Winterborne St Martin is in the UK Weather Records for the Highest 24-hour total (Note: This total was reported for the Meteorological Day (0900–0900 GMT). Other 24 hour periods have exceeded this value (November 2009 and December 2015), but not during the meteorological day.) rainfall, which was recorded in the village on 18 July 1955. The total recorded was 279 mm (11 inches) in a 15-hour period.

==History==
In 1086 in the Domesday Book Winterborne St Martin was recorded as Wintreburne; it had 22 households, 6 ploughlands, 13 acre of meadow and one mill. It was in the hundred of Dorchester and the lord and tenant-in-chief was Hawise, wife of Hugh son of Grip.

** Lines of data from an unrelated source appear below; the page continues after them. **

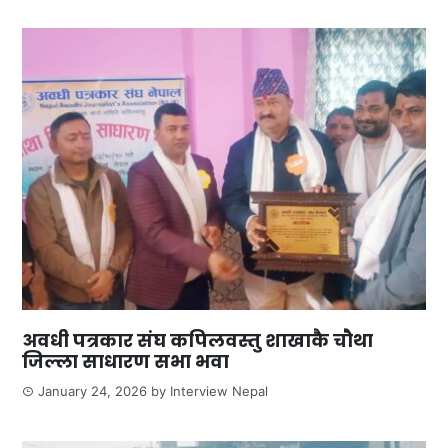
अवधी पत्रकार संघ कपिलवस्तु शाखाकै चौथा
जिल्ला साधारण सभा भवा
January 24, 2026
by
Interview Nepal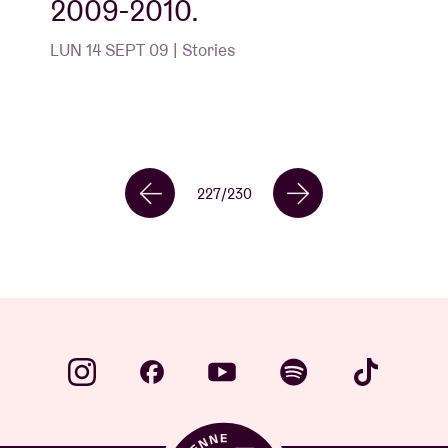
2009-2010.
LUN 14 SEPT 09 | Stories
227
/
230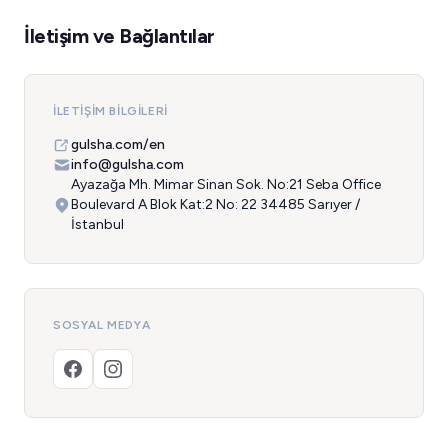
İletişim ve Bağlantılar
İLETIŞIM BILGILERI
gulsha.com/en
info@gulsha.com
Ayazağa Mh. Mimar Sinan Sok. No:21 Seba Office
Boulevard A Blok Kat:2 No: 22 34485 Sarıyer /
İstanbul
SOSYAL MEDYA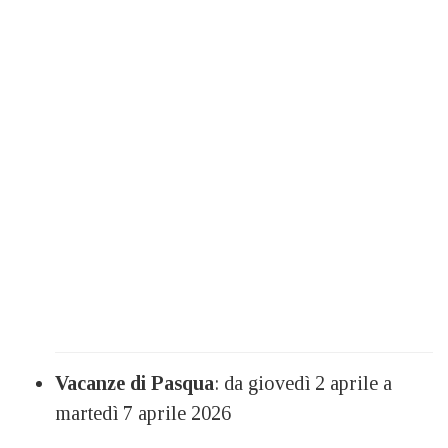
Vacanze di Pasqua
: da giovedì 2 aprile a
martedì 7 aprile 2026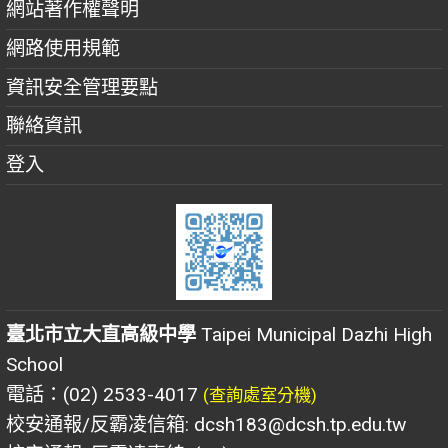
網站著作權聲明
網路使用規範
資訊安全管理要點
聯絡資訊
登入
臺北市立大直高級中學
Taipei Municipal Dazhi High
School
電話：(02) 2533-4017
(查詢處室分機)
校安通報/反霸凌信箱: dcsh183@dcsh.tp.edu.tw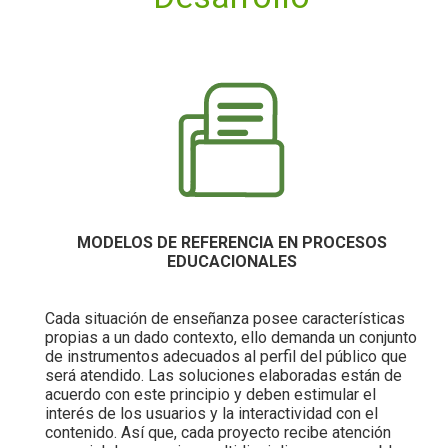
MODELOS DE REFERENCIA EN PROCESOS
EDUCACIONALES
Cada situación de enseñanza posee características
propias a un dado contexto, ello demanda un conjunto
de instrumentos adecuados al perfil del público que
será atendido. Las soluciones elaboradas están de
acuerdo con este principio y deben estimular el
interés de los usuarios y la interactividad con el
contenido. Así que, cada proyecto recibe atención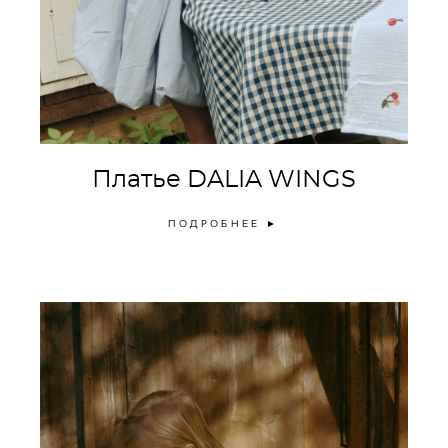
Платье
DALIA WINGS
ПОДРОБНЕЕ ►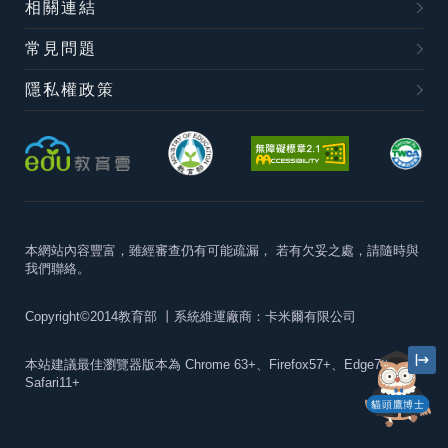
相關連結
常見問題
隱私權政策
本網站內容豐富，雖經審查仍有可能疏漏，
若有欠妥之處，請隨時與
我們聯絡。
Copyright©2014教育部
丨系統維運廠商：卡米爾有限公司
本站建議最佳瀏覽器版本為
Chrome 63+、Firefox57+、Edge79+及
Safari11+
貓頭鷹博士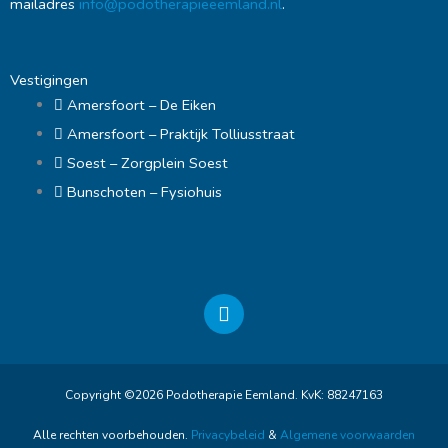
mailadres
info@podotherapieeemland.nl
.
Vestigingen
Amersfoort – De Eiken
Amersfoort – Praktijk Tolliusstraat
Soest – Zorgplein Soest
Bunschoten – Fysiohuis
F
a
c
e
b
Copyright ©2026 Podotherapie Eemland. KvK: 88247163
o
o
Alle rechten voorbehouden.
Privacybeleid
&
Algemene voorwaarden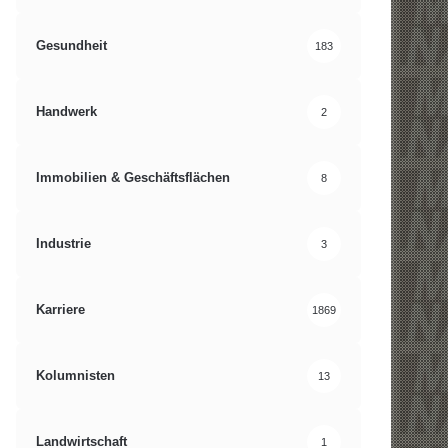
Gesundheit
183
Handwerk
2
Immobilien & Geschäftsflächen
8
Industrie
3
Karriere
1869
Kolumnisten
13
Landwirtschaft
1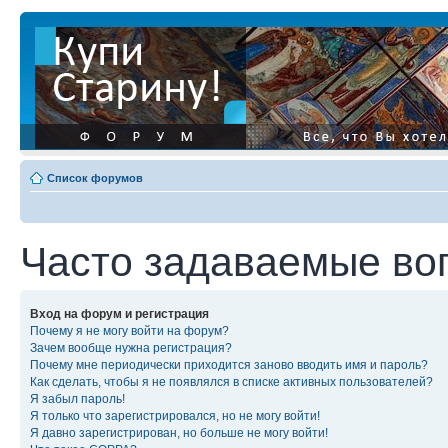
Список форумов
Часто задаваемые во
Вход на форум и регистрация
Почему я не могу войти на форум?
Зачем вообще нужна регистрация?
Почему мне периодически приходится заново вводить имя и пароль?
Как сделать, чтобы я не появлялся в списке активных пользователей?
Я забыл пароль!
Я только что зарегистрировался, но не могу войти!
Я давно зарегистрирован, но больше не могу войти!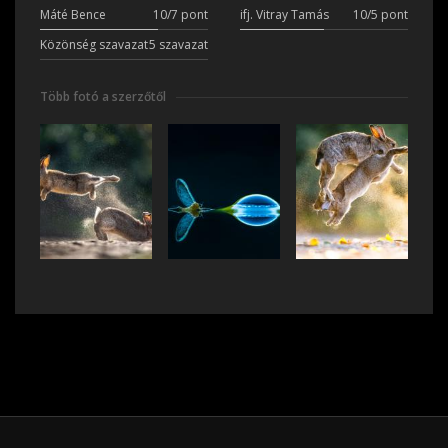
Máté Bence
10/7 pont
ifj. Vitray Tamás
10/5 pont
Közönség szavazat
5 szavazat
Több fotó a szerzőtől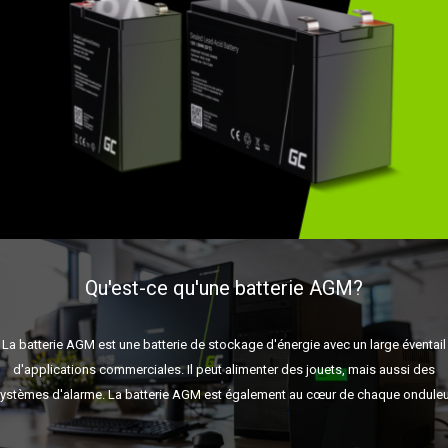
Qu'est-ce qu'une batterie AGM?
La batterie AGM est une batterie de stockage d'énergie avec un large éventail
d'applications commerciales. Il peut alimenter des jouets, mais aussi des
ystèmes d'alarme. La batterie AGM est également au cœur de chaque onduleu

In 1268 Henry II granted a charter to Winterborne St Martin, which allowed the village to hold an annual fair within five days of St. Martin's Day. The fair, which in times past was a leading horse market and amusement fair, had been revived, but the old-time custom of roasting a ram was replaced once during an event in the 1960s with a 'badger roast'. The 80 lb badger was caught in a snare, and many villagers thought they were eating goose.

After a hundred years silence, bells in the church rang out in 1947. Five new bells were hung as a village memorial to those who died in the war. An earlier peal had been sold to defray debts.

In 2007 and 2014 Martinstown won the Best Kept Village in Dorset Award, in the Large Village Category.

The Catholic martyr John Adams was born in Winterborne St Martin in about 1543. The politician Sir Francis Ashley was the main landowner here in the early seventeenth century.

==Governance==
After 2019 structural changes to local government in England, Winterborne St Martin is part of the Winterborne and Broadmayne ward which elects 1 member to Dorset Council.

Winterborne St Martin was within an electoral ward that bears its name and extends from Winterbourne Abbas in a roughly south-easterly direction to the edge of Upwey. The total population of this ward was 2,095 in the 2011 census. The ward was one of 32 that comprised the West Dorset parliamentary constituency.